Excerpt provided:
Often much faster to simulate data from the model

Approximate Bayesian Computation can be used for complex problems

The general idea:

  • Sample model parameters from a distribution
    • Often the prior
  • Generate simulated data under the model with those parameters
  • Accept samples if the simulated data matches the observed data

The above actually contains no approximations

  • According to Marin, the above idea was first mentioned by Rubin (1984) “as an intuitive way to understand posterior distributions from a frequentist perspective”

It's not quite that straightforward

  • \( P(D^\prime = D) \approx 0 \) for reasonable sized datasets
    • \( P(D^\prime = D) = 0 \) for continuous data

Simple example:

d <- matrix(rbinom(5000, 1, 0.5), nrow = 1000, ncol = 5)
d1 <- rbinom(5, 1, 0.5)

Only 3.6% of the values in d match d1.

Can improve the acceptance rate at cost of fidelity

  • Compare summary statistics, \( T(\cdot) \) instead of full data
    • Ideally a sufficient statistic (rare)
  • Allow for some discrepency \( \epsilon \) when comparing
    • Must choose a function \( \rho(\cdot) \) as measure of discrepancy

17.3% of the values in total successes in d match the total in d1.

ABC-MCMC can further improve acceptance rates

To sample from \( P(\theta \mid D) \) starting at \( \theta_t \):

  • Draw \( \theta^\prime \) from proposal distribution \( q(\theta_t \to \theta^\prime) \)
  • Generate simulated data from the model given \( \theta^\prime \)
  • Reject if \( \rho(T(D_{obs}),T(D^\prime \mid \theta^\prime)) > \epsilon \)
  • Otherwise, set \( \rho_{t+1} \) = \( \theta^\prime \) with probability \( h(\cdot) \)
    • \( h(\cdot) = \text{min}\left(1,\frac{\pi(\theta^\prime)q(\theta^\prime \to \theta_t)}{\pi(\theta_t)q(\theta_t \to \theta^\prime)}\right) \)
  • Iterate

It is easy to show this satisfies the detailed balance condition

It's important to note that ABC is inherently conservative

The accept/reject step will always accept simulated data that exactly matches the observed data

Limit:
As acceptance rate \( \to \) 1,
Sampling distribution \( \to \) the prior

Approximation cannot make the sampling distribution overconfident, it can make it a biased estimate of the posterior though.

Data excerpts:
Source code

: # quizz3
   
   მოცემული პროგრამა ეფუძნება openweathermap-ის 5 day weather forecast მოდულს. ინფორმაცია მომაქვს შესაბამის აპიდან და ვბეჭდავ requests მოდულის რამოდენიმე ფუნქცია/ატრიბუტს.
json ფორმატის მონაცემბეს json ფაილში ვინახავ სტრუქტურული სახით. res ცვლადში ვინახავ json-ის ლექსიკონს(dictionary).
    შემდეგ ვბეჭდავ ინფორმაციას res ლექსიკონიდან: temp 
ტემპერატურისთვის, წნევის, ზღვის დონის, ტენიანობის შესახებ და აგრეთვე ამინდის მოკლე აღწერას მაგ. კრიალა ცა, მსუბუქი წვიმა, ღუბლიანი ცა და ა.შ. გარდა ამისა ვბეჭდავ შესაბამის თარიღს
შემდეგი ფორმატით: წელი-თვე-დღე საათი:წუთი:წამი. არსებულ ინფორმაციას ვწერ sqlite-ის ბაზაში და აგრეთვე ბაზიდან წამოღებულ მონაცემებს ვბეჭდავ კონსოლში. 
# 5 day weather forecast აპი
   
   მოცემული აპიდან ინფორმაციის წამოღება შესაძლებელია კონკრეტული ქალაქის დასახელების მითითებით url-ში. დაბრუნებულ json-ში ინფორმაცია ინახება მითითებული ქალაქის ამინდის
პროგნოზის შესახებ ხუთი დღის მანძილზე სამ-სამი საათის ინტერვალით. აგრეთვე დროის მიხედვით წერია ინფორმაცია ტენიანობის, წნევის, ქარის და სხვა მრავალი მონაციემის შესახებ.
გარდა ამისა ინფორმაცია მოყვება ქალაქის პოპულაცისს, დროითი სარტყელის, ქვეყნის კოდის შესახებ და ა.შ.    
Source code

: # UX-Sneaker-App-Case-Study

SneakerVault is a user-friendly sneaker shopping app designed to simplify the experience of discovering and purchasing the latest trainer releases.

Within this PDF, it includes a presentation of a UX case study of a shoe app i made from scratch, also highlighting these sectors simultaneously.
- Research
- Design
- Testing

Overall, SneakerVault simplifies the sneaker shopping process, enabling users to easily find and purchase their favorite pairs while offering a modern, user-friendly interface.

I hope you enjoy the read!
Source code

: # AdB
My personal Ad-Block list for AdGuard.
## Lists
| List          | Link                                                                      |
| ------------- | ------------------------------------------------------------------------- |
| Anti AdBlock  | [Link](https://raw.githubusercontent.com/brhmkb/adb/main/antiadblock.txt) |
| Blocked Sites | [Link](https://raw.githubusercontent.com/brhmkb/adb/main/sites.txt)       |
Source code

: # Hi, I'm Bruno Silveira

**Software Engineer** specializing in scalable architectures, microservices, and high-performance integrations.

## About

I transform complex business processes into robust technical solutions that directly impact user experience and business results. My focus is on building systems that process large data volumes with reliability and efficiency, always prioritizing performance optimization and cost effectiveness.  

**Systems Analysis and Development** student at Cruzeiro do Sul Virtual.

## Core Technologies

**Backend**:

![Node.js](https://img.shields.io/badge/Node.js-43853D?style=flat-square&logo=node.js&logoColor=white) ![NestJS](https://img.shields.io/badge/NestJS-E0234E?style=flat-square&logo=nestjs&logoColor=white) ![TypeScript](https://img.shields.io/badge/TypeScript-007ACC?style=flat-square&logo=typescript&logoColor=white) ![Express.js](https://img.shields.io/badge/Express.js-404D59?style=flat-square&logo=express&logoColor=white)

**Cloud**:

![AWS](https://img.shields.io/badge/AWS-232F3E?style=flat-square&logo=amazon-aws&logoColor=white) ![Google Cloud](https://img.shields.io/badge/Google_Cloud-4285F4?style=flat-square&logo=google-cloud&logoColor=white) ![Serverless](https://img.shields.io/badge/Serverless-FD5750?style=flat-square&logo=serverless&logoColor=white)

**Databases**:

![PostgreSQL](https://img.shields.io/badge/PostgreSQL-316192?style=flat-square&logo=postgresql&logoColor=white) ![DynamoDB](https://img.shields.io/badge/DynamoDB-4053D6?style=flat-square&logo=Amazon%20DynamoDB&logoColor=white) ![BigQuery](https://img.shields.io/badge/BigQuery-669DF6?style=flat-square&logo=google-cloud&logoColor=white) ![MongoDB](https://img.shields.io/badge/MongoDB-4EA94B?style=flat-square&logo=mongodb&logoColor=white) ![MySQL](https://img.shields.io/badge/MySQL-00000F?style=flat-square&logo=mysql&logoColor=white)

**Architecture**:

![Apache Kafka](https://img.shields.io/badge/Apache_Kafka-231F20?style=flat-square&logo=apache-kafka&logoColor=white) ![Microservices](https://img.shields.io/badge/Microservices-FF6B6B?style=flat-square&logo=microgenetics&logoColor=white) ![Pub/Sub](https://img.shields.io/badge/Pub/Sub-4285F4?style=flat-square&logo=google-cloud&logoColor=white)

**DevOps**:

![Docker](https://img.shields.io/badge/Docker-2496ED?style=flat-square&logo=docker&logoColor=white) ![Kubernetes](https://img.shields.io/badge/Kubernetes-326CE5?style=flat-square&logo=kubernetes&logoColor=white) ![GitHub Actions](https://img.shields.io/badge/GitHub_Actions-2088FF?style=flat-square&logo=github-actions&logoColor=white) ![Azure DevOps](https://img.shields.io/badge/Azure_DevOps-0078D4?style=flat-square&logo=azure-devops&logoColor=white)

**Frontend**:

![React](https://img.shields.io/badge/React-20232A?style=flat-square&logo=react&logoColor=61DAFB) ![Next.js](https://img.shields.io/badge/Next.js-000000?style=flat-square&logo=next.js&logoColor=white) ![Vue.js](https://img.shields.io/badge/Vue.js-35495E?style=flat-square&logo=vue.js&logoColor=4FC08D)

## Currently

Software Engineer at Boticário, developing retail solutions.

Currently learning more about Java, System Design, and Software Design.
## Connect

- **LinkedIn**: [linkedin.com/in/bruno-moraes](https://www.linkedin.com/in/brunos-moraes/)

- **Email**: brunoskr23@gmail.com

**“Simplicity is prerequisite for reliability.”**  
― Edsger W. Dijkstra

Instructions:
a – In the excerpt on Approximate Bayesian Computation, what does the sampling distribution approach as the acceptance rate goes to 1?
b – Copy out, word for word, the part of the records that opens with the line containing "## Currently" and runs through the end of the records.

Answer section:
a – The prior.

b –
## Currently

Software Engineer at Boticário, developing retail solutions.

Currently learning more about Java, System Design, and Software Design.
## Connect

- **LinkedIn**: [linkedin.com/in/bruno-moraes](https://www.linkedin.com/in/brunos-moraes/)

- **Email**: brunoskr23@gmail.com

**“Simplicity is prerequisite for reliability.”**  
― Edsger W. Dijkstra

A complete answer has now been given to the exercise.